■ ACTIVITY
Restate all of the entries exactly, dropping any pictures they hold.

■ THE DATA
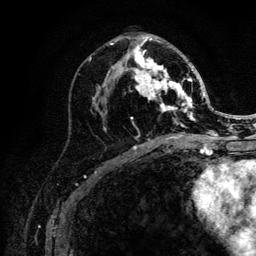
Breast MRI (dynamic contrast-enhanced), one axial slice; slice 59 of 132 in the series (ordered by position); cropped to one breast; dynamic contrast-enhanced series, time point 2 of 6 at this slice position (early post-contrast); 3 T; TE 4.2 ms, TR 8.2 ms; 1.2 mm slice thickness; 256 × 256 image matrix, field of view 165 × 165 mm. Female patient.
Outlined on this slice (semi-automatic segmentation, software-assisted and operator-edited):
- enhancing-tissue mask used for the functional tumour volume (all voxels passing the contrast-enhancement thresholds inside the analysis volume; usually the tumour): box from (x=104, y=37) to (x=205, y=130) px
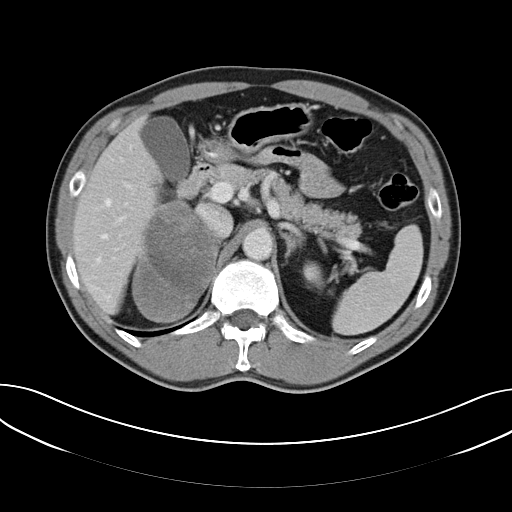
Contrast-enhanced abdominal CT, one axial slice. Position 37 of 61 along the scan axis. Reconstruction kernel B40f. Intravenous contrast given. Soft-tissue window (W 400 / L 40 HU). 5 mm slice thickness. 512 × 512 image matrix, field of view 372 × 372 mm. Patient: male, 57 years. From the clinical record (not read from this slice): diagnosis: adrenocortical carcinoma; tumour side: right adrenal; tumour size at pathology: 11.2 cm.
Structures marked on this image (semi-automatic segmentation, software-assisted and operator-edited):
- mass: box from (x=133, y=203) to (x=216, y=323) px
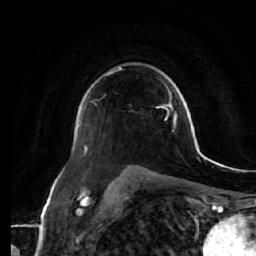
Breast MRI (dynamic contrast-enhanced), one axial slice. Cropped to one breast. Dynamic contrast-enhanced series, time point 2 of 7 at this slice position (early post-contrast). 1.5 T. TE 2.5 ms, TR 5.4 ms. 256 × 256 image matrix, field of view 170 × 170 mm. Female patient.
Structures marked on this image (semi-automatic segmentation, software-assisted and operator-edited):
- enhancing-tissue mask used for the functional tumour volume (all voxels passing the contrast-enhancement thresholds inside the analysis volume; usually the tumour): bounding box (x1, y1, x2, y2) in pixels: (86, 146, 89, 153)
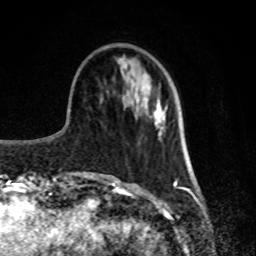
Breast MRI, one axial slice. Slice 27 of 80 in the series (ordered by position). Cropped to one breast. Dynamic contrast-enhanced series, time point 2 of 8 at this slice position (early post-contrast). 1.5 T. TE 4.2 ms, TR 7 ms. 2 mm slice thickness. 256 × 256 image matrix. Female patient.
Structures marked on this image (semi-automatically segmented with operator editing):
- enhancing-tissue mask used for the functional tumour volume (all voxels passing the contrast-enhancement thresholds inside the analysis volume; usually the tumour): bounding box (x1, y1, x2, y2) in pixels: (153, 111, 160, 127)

■ REPLY TO THE EXERCISE
Breast MRI (dynamic contrast-enhanced), one axial slice; slice 59 of 132 in the series (ordered by position); cropped to one breast; dynamic contrast-enhanced series, time point 2 of 6 at this slice position (early post-contrast); 3 T; TE 4.2 ms, TR 8.2 ms; 1.2 mm slice thickness; 256 × 256 image matrix, field of view 165 × 165 mm. Female patient.
Outlined on this slice (semi-automatic segmentation, software-assisted and operator-edited):
- enhancing-tissue mask used for the functional tumour volume (all voxels passing the contrast-enhancement thresholds inside the analysis volume; usually the tumour): box from (x=104, y=37) to (x=205, y=130) px
Contrast-enhanced abdominal CT, one axial slice. Position 37 of 61 along the scan axis. Reconstruction kernel B40f. Intravenous contrast given. Soft-tissue window (W 400 / L 40 HU). 5 mm slice thickness. 512 × 512 image matrix, field of view 372 × 372 mm. Patient: male, 57 years. From the clinical record (not read from this slice): diagnosis: adrenocortical carcinoma; tumour side: right adrenal; tumour size at pathology: 11.2 cm.
Structures marked on this image (semi-automatic segmentation, software-assisted and operator-edited):
- mass: box from (x=133, y=203) to (x=216, y=323) px
Breast MRI (dynamic contrast-enhanced), one axial slice. Cropped to one breast. Dynamic contrast-enhanced series, time point 2 of 7 at this slice position (early post-contrast). 1.5 T. TE 2.5 ms, TR 5.4 ms. 256 × 256 image matrix, field of view 170 × 170 mm. Female patient.
Structures marked on this image (semi-automatic segmentation, software-assisted and operator-edited):
- enhancing-tissue mask used for the functional tumour volume (all voxels passing the contrast-enhancement thresholds inside the analysis volume; usually the tumour): bounding box (x1, y1, x2, y2) in pixels: (86, 146, 89, 153)
Breast MRI, one axial slice. Slice 27 of 80 in the series (ordered by position). Cropped to one breast. Dynamic contrast-enhanced series, time point 2 of 8 at this slice position (early post-contrast). 1.5 T. TE 4.2 ms, TR 7 ms. 2 mm slice thickness. 256 × 256 image matrix. Female patient.
Structures marked on this image (semi-automatically segmented with operator editing):
- enhancing-tissue mask used for the functional tumour volume (all voxels passing the contrast-enhancement thresholds inside the analysis volume; usually the tumour): bounding box (x1, y1, x2, y2) in pixels: (153, 111, 160, 127)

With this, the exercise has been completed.